Alert

March 17, 2025

Texas Bill Would Cap Sales-Based Financing "Interest" at 18% a Year

The Texas Legislature is considering a bill to regulate sales-based financing transactions. If passed, Senate Bill 2677 would be the first in the nation to cap the cost of sales-based financing. The bill would define the term "sales-based financing" to mean a transaction that is repaid by the recipient to the provider of the financing as a percentage of sales or revenue, in which the payment amount may increase or decrease according to the volume of sales made or revenue received by the recipient or according to a fixed payment mechanism that provides for a reconciliation process that adjusts the payment to an amount that is a percentage of sales or revenue. Unlike other laws regulating sales-based financing, the bill does not include an exemption for low-volume providers. If enacted, the bill would take effect on September 1, 2025, except for the broker registration requirement, which would take effect on January 1, 2026.

Under S.B. 2677, fees and charges paid or charged under a sales-based financing transaction count as interest under state usury law, regardless of the amount financed. Texas's usury cap adjusts between 18% and 28% and is currently 18%, according to the website of the Texas Office of Consumer Credit Commissioner. Because the bill does not require disclosure of an APR or interest rate, it is unclear how the interest rate of a sales-based financing transaction would be determined for usury purposes.

The bill specifies that a sales-based financing transaction is not an "account purchase transaction" (account purchase transactions are exempt from Texas usury law), regardless of the amount financed. An account purchase transaction includes factoring and, according to at least one Texas court, sales-based financing agreements. See Express Working Capital, LLC v. Starving Students, Inc., 28 F.Supp.3d 660 (N.D. Tex. June 24, 2014) (explaining that agreements to purchase future credit card receipts were account purchase transactions under Texas law, not loans). As a result, the bill amends Texas law to exclude sales-based financing from this statutory exemption from usury.

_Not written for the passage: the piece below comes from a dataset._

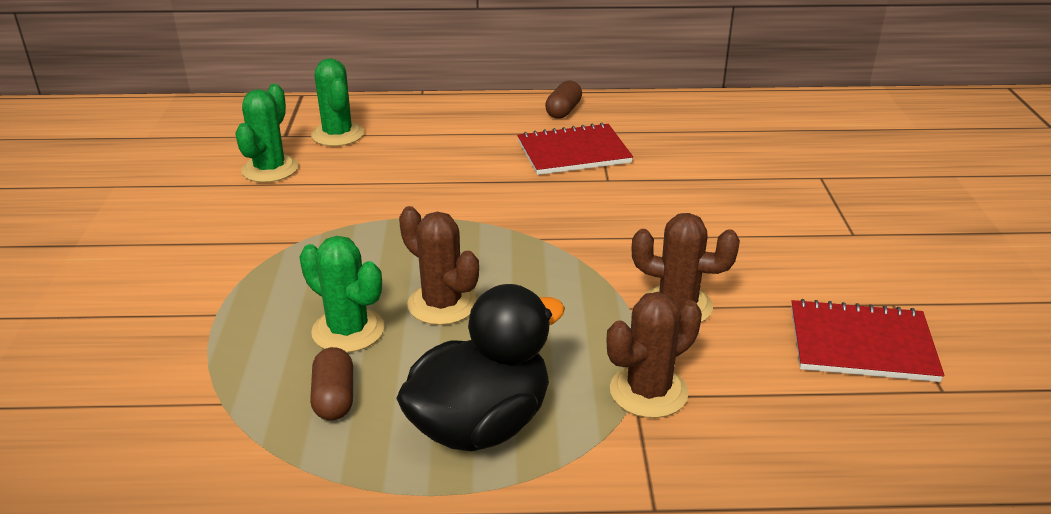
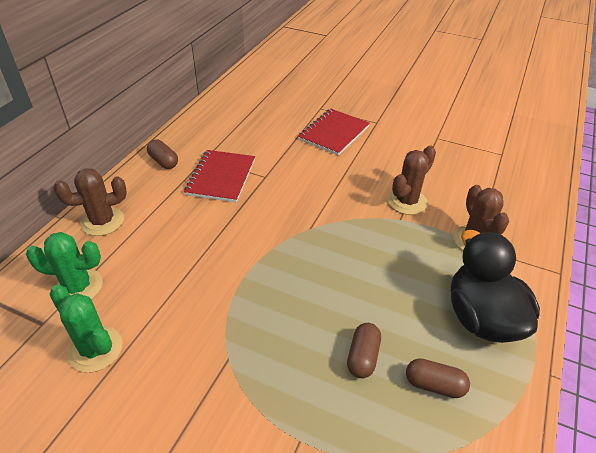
camera: 65 degrees left, 10 degrees up
green cactus [299,236,384,353] -> brown capsule [347,323,381,378]
brown cactus [399,206,479,325] -> brown cactus moved to [54,168,127,236]
red notebook [791,299,944,382] -> red notebook moved to [298,109,370,156]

Like other laws regulating sales-based financing, S.B. 2677 requires a provider to give certain disclosures to a recipient before consummation of a transaction. The required disclosures include the amount financed, amount disbursed, finance charge, total repayment amount, estimated term, estimated payment schedule, list of non-finance charge fees, finance charges and fees payable upon prepayment, collateral requirements, and (for renewal financing) whether any part of the amount financed will be used to pay down finance charges or prepayment fees on a previous transaction. The bill requires these disclosures for a transaction with an amount financed greater than $500,000.

The bill requires brokers of sales-based financing transactions to register with the Texas Department of Banking and to renew their registrations annually by January 31. The bill does not require financers to register.

The bill provides for a maximum penalty of $10,000 per violation or $100,000 per series of violations. It also declares a violation to be a deceptive trade practice, indirectly granting a private right of action.